Work instructions
The answer is to contain only the line containing "B: seven_zip is" and the lines after it through the last one, each reproduced exactly as it appears below.

** Input data follows **

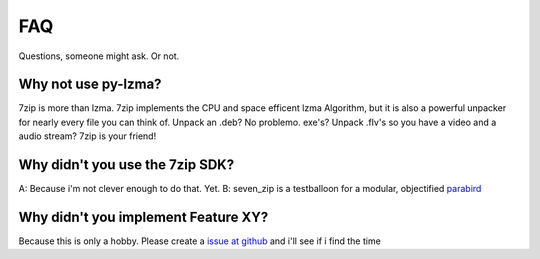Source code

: FAQ
=======
Questions, someone might ask. Or not.

Why not use py-lzma?
---------------------
7zip is more than lzma. 7zip implements the CPU and space efficent lzma Algorithm, but it is also a powerful unpacker for nearly every file you can think of. Unpack an .deb? No problemo. exe's? Unpack .flv's so you have a video and a audio stream? 7zip is your friend!

Why didn't you use the 7zip SDK?
---------------------------------
A: Because i'm not clever enough to do that. Yet.
B: seven_zip is a testballoon for a modular, objectified parabird_

.. _parabird: https://github.com/jafeha/parabird

Why didn't you implement Feature XY?
------------------------------------
Because this is only a hobby. Please create a `issue at github`__ and i'll see if i find the time

__ https://github.com/jojoo-/seven_zip/issues/new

** End of Input data **

Answer for this exercise
B: seven_zip is a testballoon for a modular, objectified parabird_

.. _parabird: https://github.com/jafeha/parabird

Why didn't you implement Feature XY?
------------------------------------
Because this is only a hobby. Please create a `issue at github`__ and i'll see if i find the time

__ https://github.com/jojoo-/seven_zip/issues/new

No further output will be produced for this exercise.